What the exercise asks »
Write out exactly, and only, the lines below from the line with "middle tip: (321, 201)" through the line with "ring tip: (167, 210)"; pictures do not belong in the copy.

◇ ◇ ◇

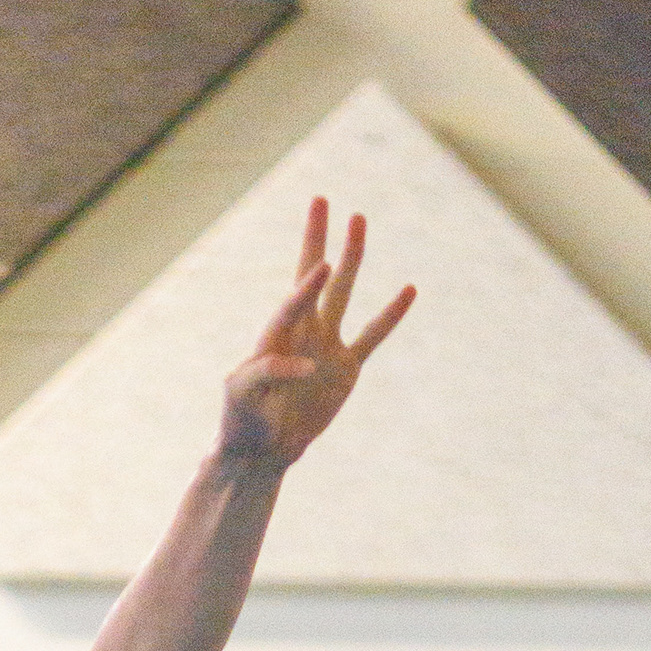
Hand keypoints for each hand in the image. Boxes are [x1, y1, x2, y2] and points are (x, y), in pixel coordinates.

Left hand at [218, 197, 414, 469]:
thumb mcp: (242, 396)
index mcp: (274, 336)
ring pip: (344, 292)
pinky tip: (409, 289)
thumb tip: (306, 366)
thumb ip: (265, 373)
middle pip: (313, 277)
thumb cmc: (241, 421)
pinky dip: (391, 316)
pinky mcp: (345, 368)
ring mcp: (326, 346)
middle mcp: (301, 332)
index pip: (292, 304)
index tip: (323, 265)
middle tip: (321, 201)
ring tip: (358, 220)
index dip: (307, 287)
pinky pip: (373, 336)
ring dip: (352, 257)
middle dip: (316, 239)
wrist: (261, 450)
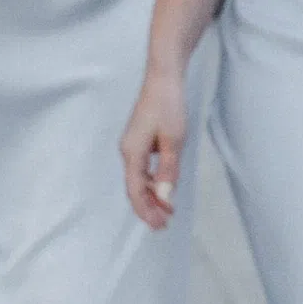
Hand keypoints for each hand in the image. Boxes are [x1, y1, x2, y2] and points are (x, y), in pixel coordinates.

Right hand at [120, 67, 186, 230]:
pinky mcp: (140, 139)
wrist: (163, 78)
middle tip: (164, 225)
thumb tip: (164, 196)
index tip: (159, 225)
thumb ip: (168, 170)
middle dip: (148, 207)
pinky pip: (142, 168)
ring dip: (151, 196)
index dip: (146, 210)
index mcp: (132, 152)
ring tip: (167, 210)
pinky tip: (163, 187)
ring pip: (138, 178)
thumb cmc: (168, 106)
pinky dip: (152, 181)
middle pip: (134, 187)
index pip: (135, 190)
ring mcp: (132, 145)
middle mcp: (128, 150)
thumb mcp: (174, 141)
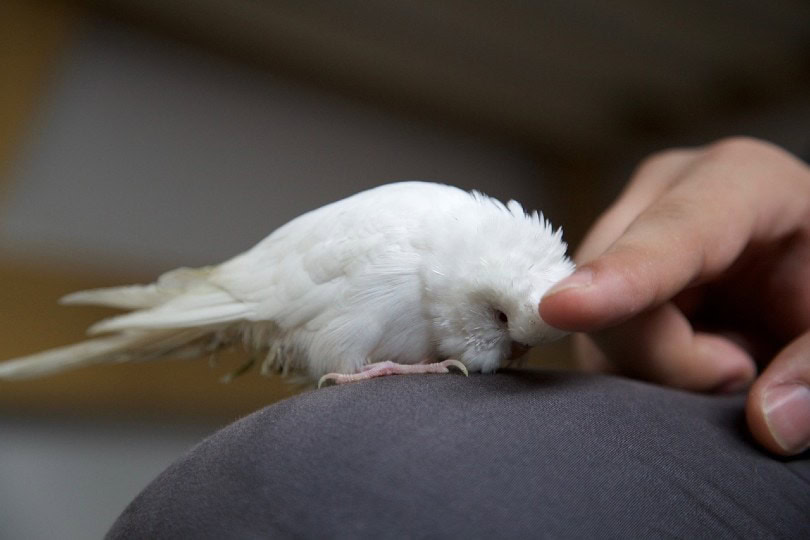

◇ ◇ ◇

Result of the exercise »
middle tip: (321, 201)
ring tip: (358, 220)
index dip: (307, 287)
pinky pip: (373, 336)
ring dip: (352, 257)
middle dip: (316, 239)
wrist: (261, 450)
Hand keypoints for each hand in the image. Boxes are [x1, y1, x2, y2] and points are (x, y), in pixel coordinates.

Right hand at [120, 67, 186, 230]:
pinky mcp: (140, 139)
wrist: (163, 78)
middle tip: (164, 225)
thumb tip: (164, 196)
index tip: (159, 225)
thumb ip: (168, 170)
middle dip: (148, 207)
pinky pip: (142, 168)
ring dip: (151, 196)
index dip: (146, 210)
index mcp: (132, 152)
ring tip: (167, 210)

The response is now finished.